Lantas dana bantuan hibah yang juga terbukti mubah. Bernilai ratusan miliar hingga melewati angka triliun. Terkesan serakah, berbuah masalah. Apa hendak dikata, dewan terkena getah.
Sejumlah kalangan mengritisi keberadaan program Pokir. Dalam aturannya, merujuk pada peran aspirasi rakyat. Namun dikemas dalam “keraguan” implementasi. Pokir memungkinkan berseliweran para operator yang berujung peran bohir. Bahwa bohir adalah pemilik modal atau pelaku proyek. Sampai di sini, Pokir tak bersinggung langsung dengan aspirasi rakyat.
Terendus, Pokir lebih merupakan sejumlah program yang dilabel “aspirasi” dewan. Mencakup alokasi (nominal) anggaran hingga lokasi kegiatan. Direalisasikan melalui program dan kegiatan di SKPD (Satuan Kerja Perangkat Daerah). Meliputi dinas, biro dan lembaga. Sebutlah paket titipan, selebihnya “saling titip”. Tersirat “TsT” (Tahu sama Tahu –pen).
Di posisi ini pula hadir peran pihak ketiga berlabel bohir. Keberadaan nyaris tak tampak, kecuali melalui peran operator tadi. Malah diduga “kerjasama” dengan aparat penegak hukum (APH), yang memungkinkan tak terendus sebagai pelanggaran.
Darinya, ditengarai berlaku cash back. Konon rerata berkisar tujuh prosen dari baku anggaran. Konon pula setiap anggota dialokasikan sekitar Rp14 miliar per tahun anggaran. Dimungkinkan cash back senilai Rp980 juta. Bila mulus periode (lima tahun) jabatan, tinggal dikalikan saja. Sejumlah itu, masih dimungkinkan ruas jalan lain melalui pendampingan bantuan dana hibah atau bangub.
Di luar kacamata publik, keberadaan Pokir dikaitkan dengan modal nyaleg. Bagi sejumlah petahana, bahkan sudah kadung menempuh cara “ijon” untuk program tahun anggaran sebelumnya. Alih-alih lancarjaya, malah bertabrakan “adu banteng” dengan kebijakan new release KDM. Menelan korban cedera.

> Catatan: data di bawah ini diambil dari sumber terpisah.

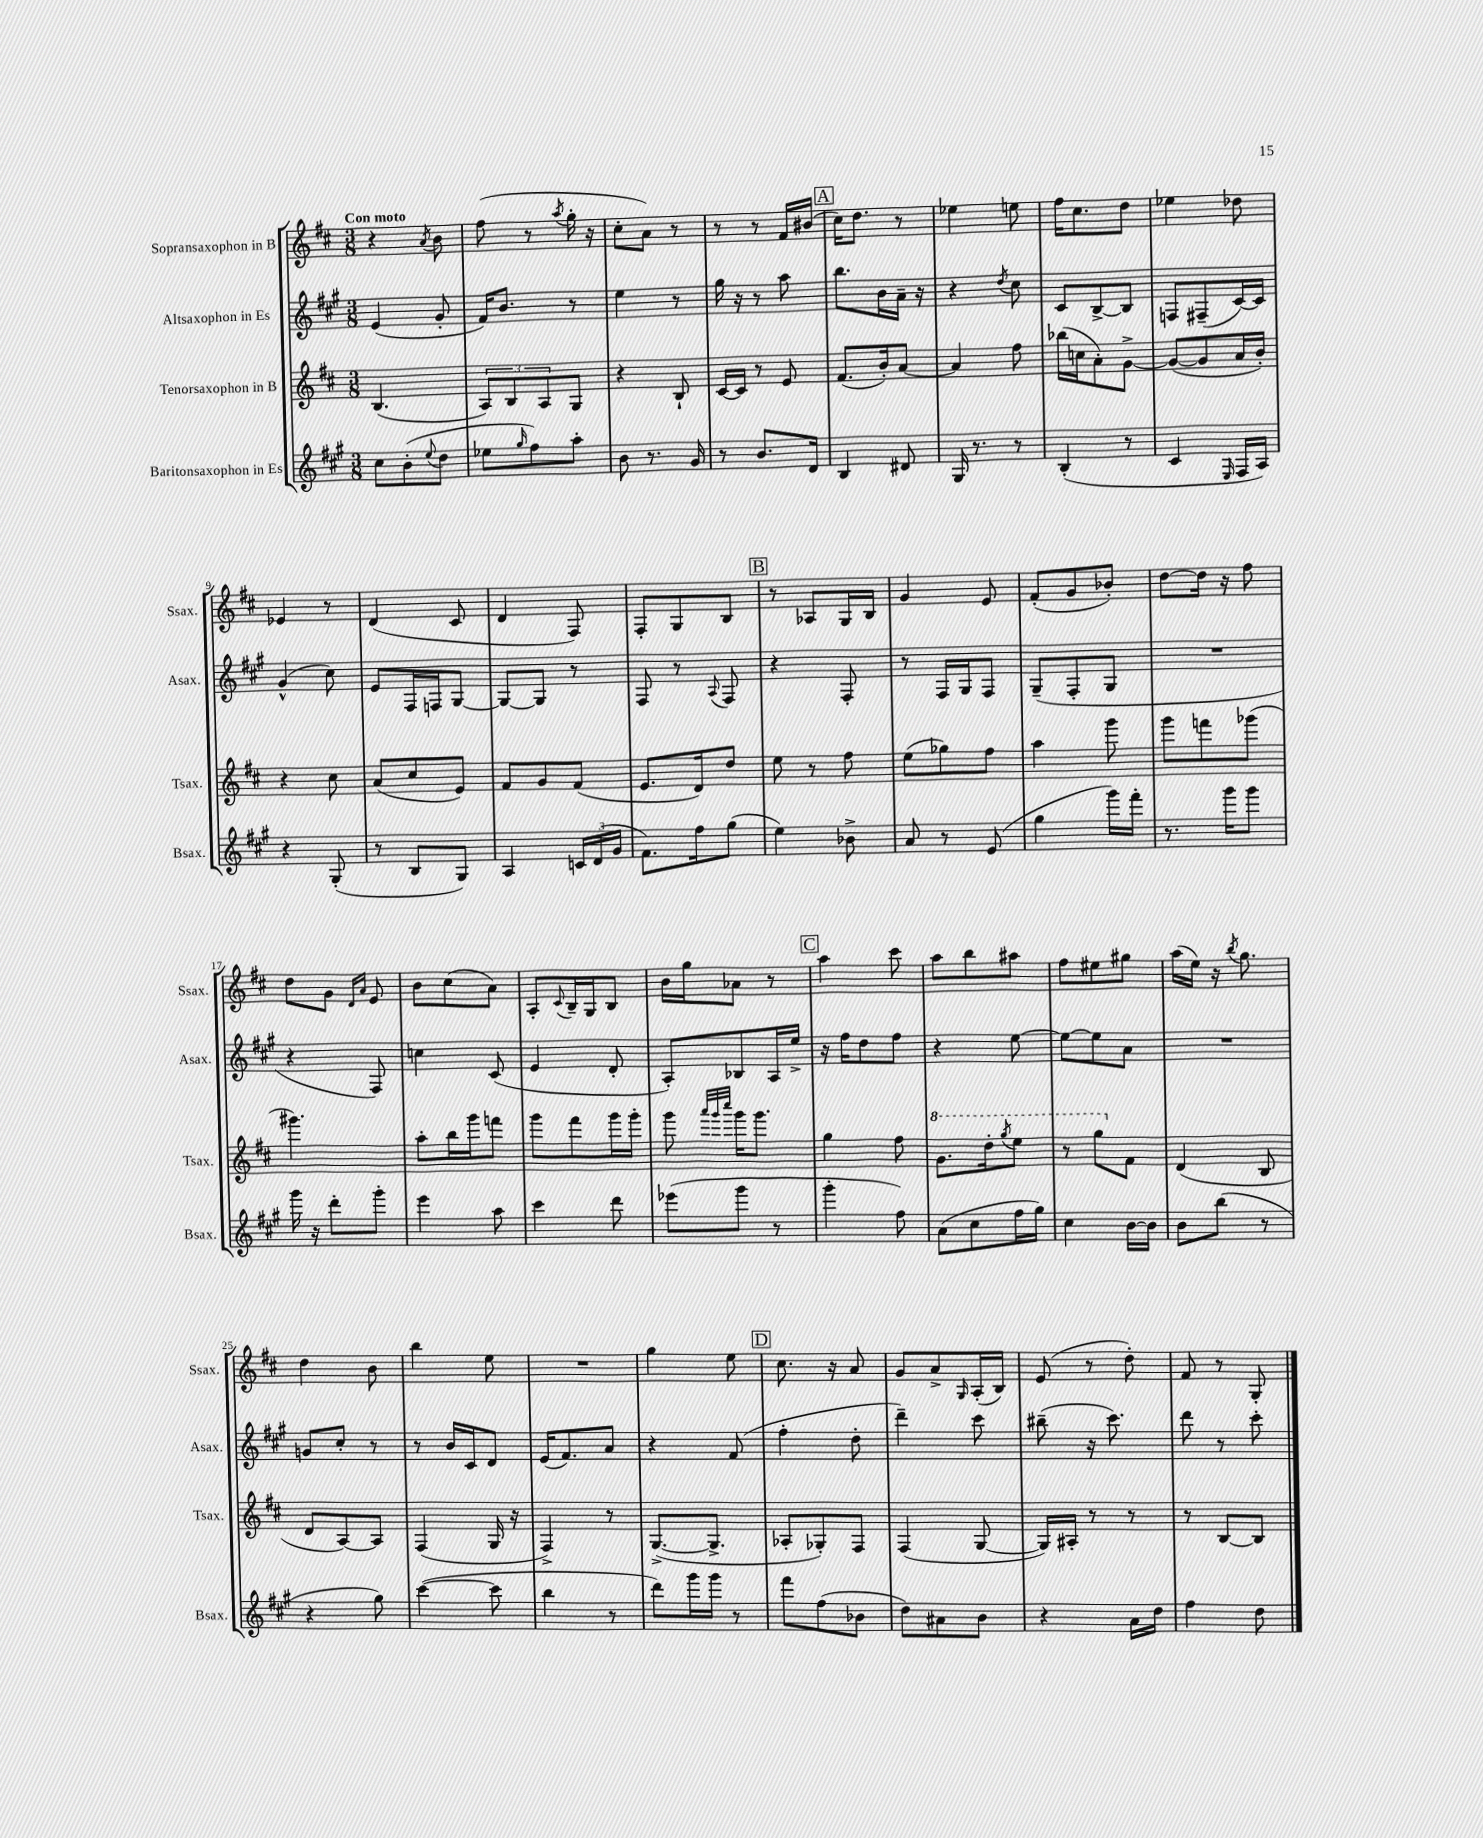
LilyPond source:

<<
\new StaffGroup <<
\new Staff = "s0" \with { instrumentName = "Sopransaxophon in B" shortInstrumentName = "Ssax." } {
    \clef treble \key d \major \numericTimeSignature \time 3/8 \tempo "Con moto"
    r4 \acciaccatura { a'8 } b'8 |
    fis''8( r8 \acciaccatura { a''8 } g''16-. r16 |
    cis''8-. a'8) r8 |
    r8 r8 fis'16 bis'16( |
    \mark \markup { \box "A" } cis''16) d''8. r8 |
    ees''4 e''8 |
    fis''16 cis''8. d''8 |
    ees''4 des''8 |
    ees'4 r8 |
    d'4( cis'8 |
    d'4 fis8) |
    fis8-. g8 b8 |
    \mark \markup { \box "B" } r8 aes8 g16 b16 |
    g'4 e'8 |
    fis'8-.( g'8 bes'8-.) |
    d''8~ d''16 r16 fis''8 |
    d''8 g'8 \grace { d'16 a'16 } e'8 |
    b'8 cis''8( a'8) |
    a8-. \appoggiatura { cis'8 } b16-- g16 b8 |
    b'16 g''16 aes'8 r8 |
    \mark \markup { \box "C" } a''4 cis'''8 |
    a''8 b''8 ais''8 |
    fis''8 eis''8 gis''8 |
    a''16( e''16) r16 \acciaccatura { b''8 } g''8. |
    d''4 b'8 |
    b''4 e''8 |
    R4. |
    g''4 e''8 |
    \mark \markup { \box "D" } cis''8. r16 a'8 |
    g'8 a'8-> \grace { g16 } a16-.( b16) |
    e'8( r8 d''8-.) |
    fis'8 r8 g8-. \bar "|." |
}
\new Staff = "s1" \with { instrumentName = "Altsaxophon in Es" shortInstrumentName = "Asax." } {
    \clef treble \key a \major \numericTimeSignature \time 3/8
    e'4( gis'8-. |
    fis'16) b'8. r8 |
    e''4 r8 |
    gis''16 r16 r8 a''8 |
    \mark \markup { \box "A" } b''8. b'16 a'16-- r16 |
    r4 \acciaccatura { d''8 } cis''8 |
    cis'8 b8~-> b8 |
    f8 fis8--( cis'16~) cis'16 |
    gis'4-^( cis''8) |
    e'8 fis16 f16 gis8~ |
    gis8~ gis8 r8 |
    fis8 r8 \appoggiatura { a8 } fis8 |
    \mark \markup { \box "B" } r4 fis8-. |
    r8 fis16 gis16 fis8 |
    gis8--( fis8-. gis8 |
    R4. |
    r4 fis8) |
    c''4 cis'8( |
    e'4 d'8-. |
    a8-.) bes8 a16 e''16-> |
    \mark \markup { \box "C" } r16 fis''16 d''8 fis''8 |
    r4 e''8~ |
    e''8~ e''8 a'8 |
    R4. |
    g'8 cis''8-. r8 |
    r8 b'16 cis'16 d'8 |
    e'16( fis'8.) a'8 |
    r4 fis'8( |
    \mark \markup { \box "D" } fis''4-. d''8-. |
    d'''4--) cis'''8 |
    bis''8--( r16 cis'''8.) |
    d'''8 r8 cis'''8-. \bar "|." |
}
\new Staff = "s2" \with { instrumentName = "Tenorsaxophon in B" shortInstrumentName = "Tsax." } {
    \clef treble \key d \major \numericTimeSignature \time 3/8
    b4.( |
    \tuplet 3/2 { a8) b8 a8 } g8 |
    r4 b8-! |
    cis'16~ cis'16 r8 e'8 |
    \mark \markup { \box "A" } fis'8.( b'16-.) a'8~ |
    a'4 fis''8 |
    bes''16( c''16 a'8-.) g'8~-> |
    g'8~( g'8 a'16 b'16-.) |
    r4 cis''8 |
    a'8( cis''8 e'8) |
    fis'8 g'8 fis'8( |
    e'8. d'16) d''8 |
    \mark \markup { \box "B" } e''8 r8 fis''8 |
    e''8( ges''8) fis''8 |
    a''4 g'''8 |
    g'''8 f'''8 ges'''8( |
    gis'''4.) |
    a''8-. b''16 g'''16 f'''8 |
    g'''8 fis'''8 g'''16 g'''16-. |
    g'''8 \grace { a'''32 g'''32 cis''''32 } g'''16 g'''8. |
    \mark \markup { \box "C" } g''4 fis''8 |
    \ottava #1 g''8. d'''16-. \acciaccatura { g'''8 } e'''8 |
    r8 g'''8 \ottava #0 fis'8 |
    d'4( b8 |
    d'8 a8~) a8 |
    fis4( g16 r16 |
    fis4->) r8 |
    g8.~->( g8.-> |
    \mark \markup { \box "D" } aes8-. ges8-.) fis8 |
    fis4( g8~ |
    g16) ais16-. r8 r8 |
    r8 b8~ b8 \bar "|." |
}
\new Staff = "s3" \with { instrumentName = "Baritonsaxophon in Es" shortInstrumentName = "Bsax." } {
    \clef treble \key a \major \numericTimeSignature \time 3/8
    cis''8 b'8-.( \appoggiatura { e''8 } d''8 |
    ees''8 \grace { gis''16 } fis''8) a''8-. |
    b'8 r8. gis'16 |
    r8 b'8. d'16 |
    \mark \markup { \box "A" } b4 dis'8 |
    gis16 r8. r8 |
    b4-.( r8 |
    cis'4 \grace { e16 } fis16 a16) |
    r4 gis8-.( |
    r8 b8 gis8) |
    a4 \tuplet 3/2 { c'16 d'16( gis'16 } |
    fis'8.) fis''16 gis''8( |
    \mark \markup { \box "B" } e''4) bes'8-> |
    a'8 r8 e'8( |
    gis''4 gis'''16) fis'''16-. |
    r8. gis'''16 gis'''8 |
    gis'''16 r16 d'''8-. gis'''8-. |
    e'''4 a''8 |
    cis'''4 d'''8 |
    ees'''8( gis'''8 r8 |
    \mark \markup { \box "C" } gis'''4-. fis''8) |
    a'8( cis''8 fis''16 gis''16) |
    cis''4 b'16~ b'16 |
    b'8 b''8( r8 |
    r4 gis''8) |
    cis'''4~( cis'''8 |
    b''4 r8 |
    d'''8) gis'''16 gis'''16 r8 |
    \mark \markup { \box "D" } fis'''8 fis''8( bes'8 |
    d''8) ais'8 b'8 |
    r4 a'16 d''16 |
    fis''4 d''8 \bar "|." |
}
>>
>>
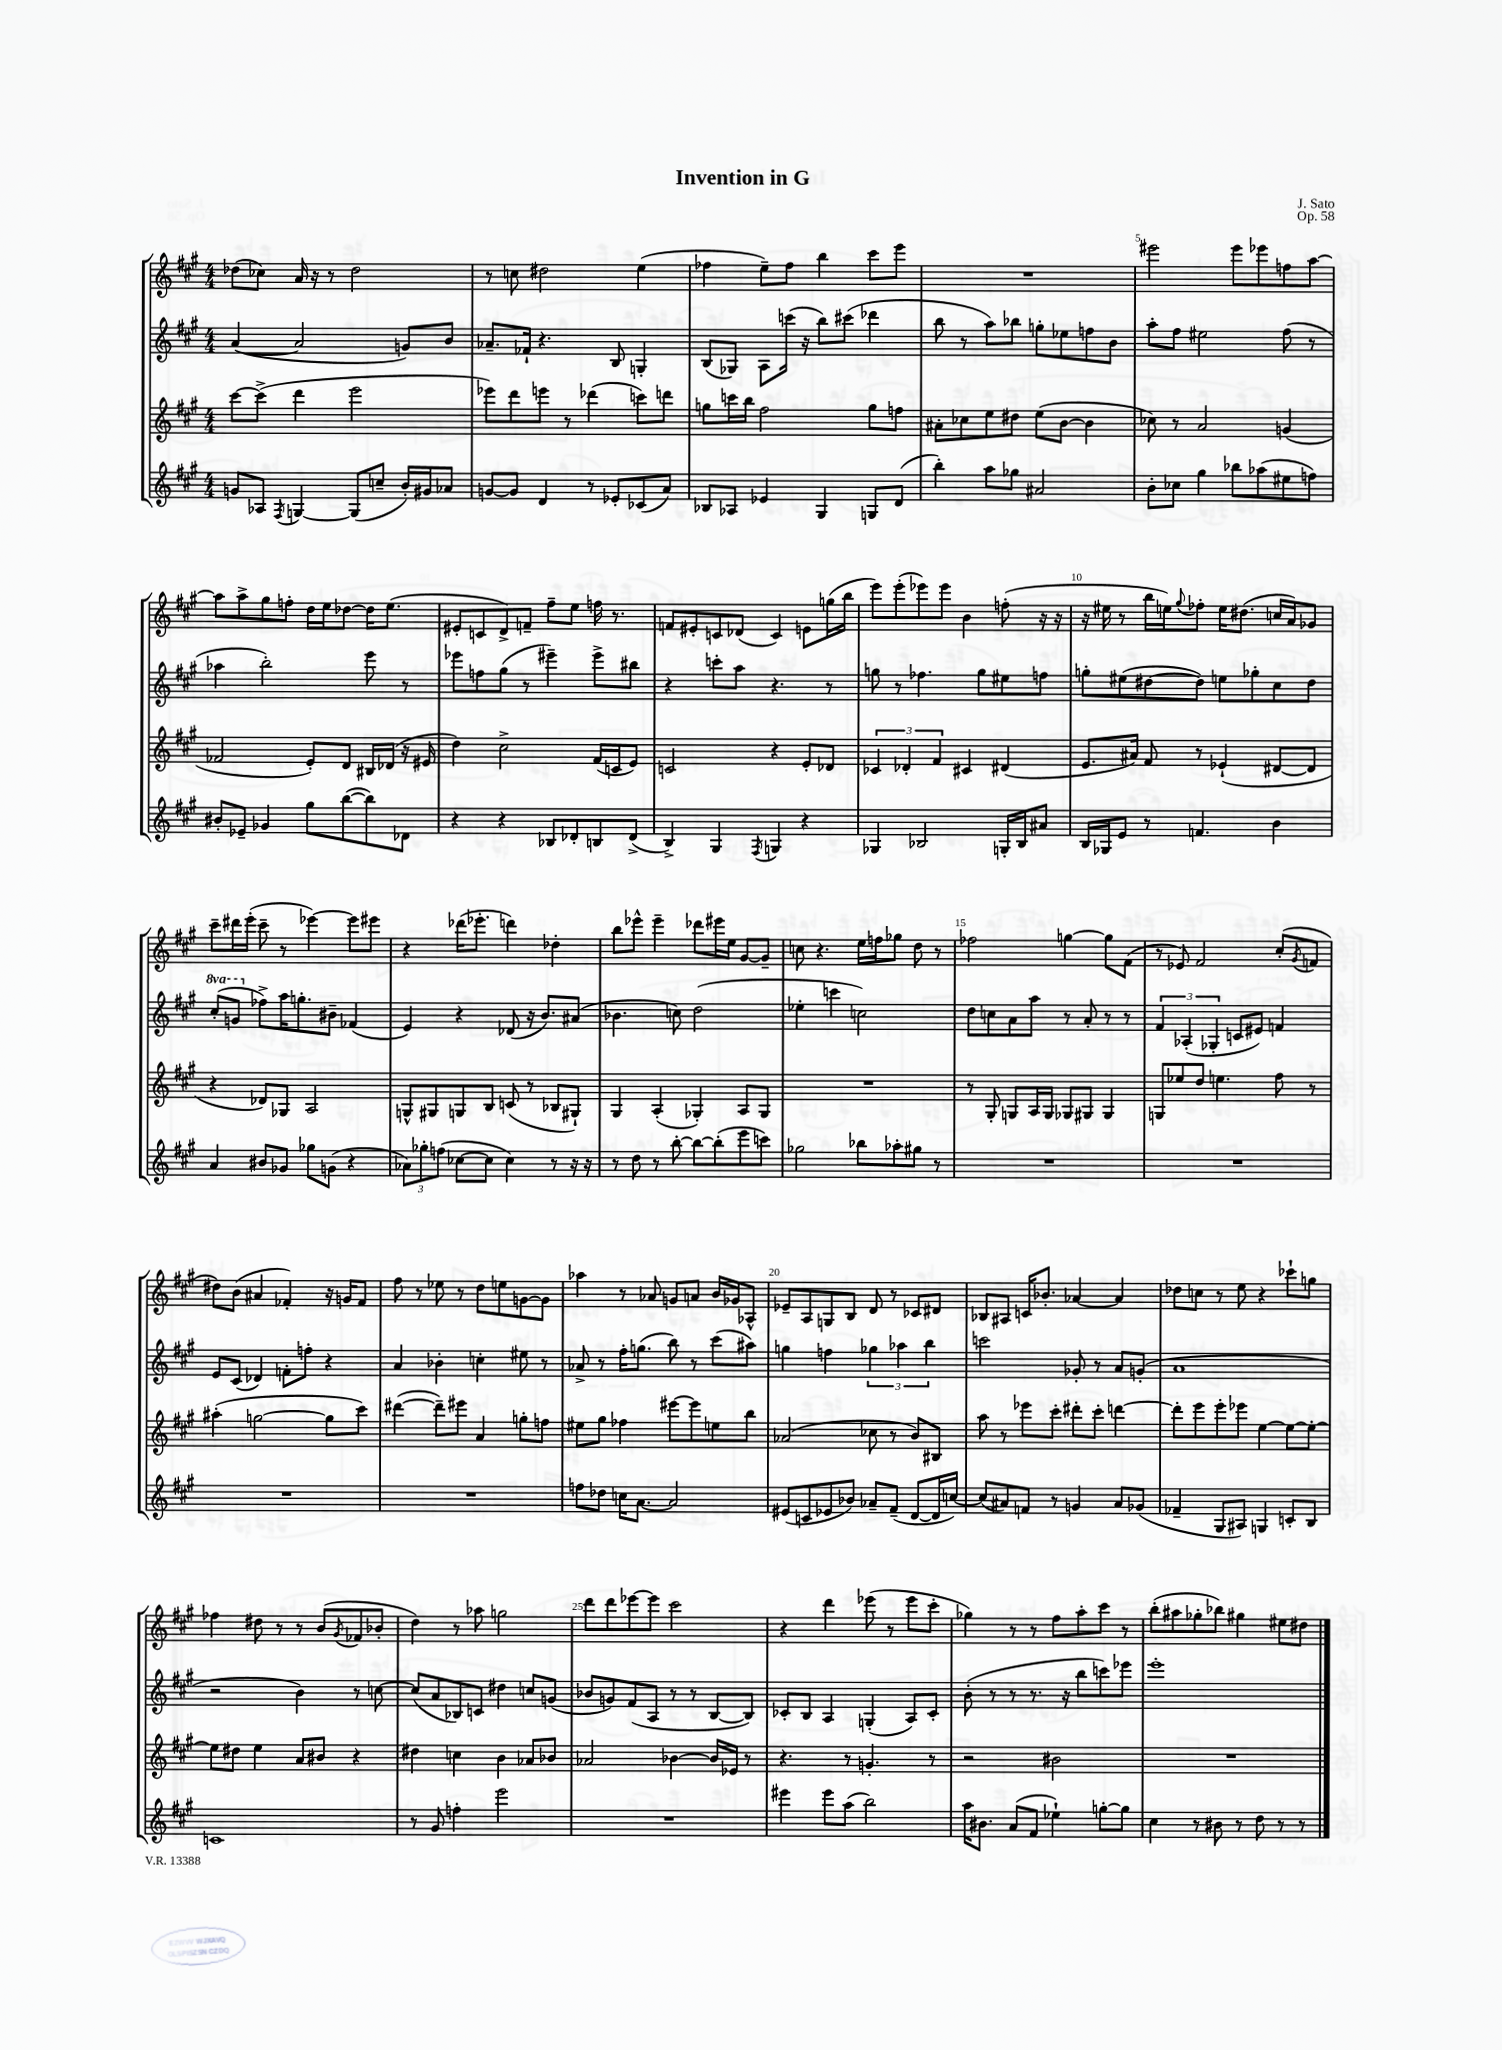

Barangkali, KDM berpendapat — bahwa take home pay awak dewan — sudah lebih dari cukup. Lantas, mengingatkan untuk menukik pada peran perwakilan rakyat dalam kemasan “turba” alias “turun ke bawah”.
Sependek pengetahuan, Pokir yang berbalut aspirasi rakyat — semula bertajuk Jaringan Aspirasi Rakyat (Jasmara). Cenderung disamarkan menjadi Pokir. Dimungkinkan lewat kesepakatan Asosiasi DPRD Provinsi Seluruh Indonesia (ADPSI).
Namun sejumlah pengamat sudah lebih awal mengritisi keberadaan Pokir. Sebelumnya disebut Jasmara, yang lebih tegas dan lugas — hingga membuka ruang lebar dan bagi keberlangsungan aspirasi rakyat. Mencakup agenda reses dewan, berupa interaksi langsung dengan konstituen di daerah pemilihan (dapil). Bertujuan mencerap aspirasi hingga menyusun kebijakan yang lebih relevan dengan kebutuhan masyarakat.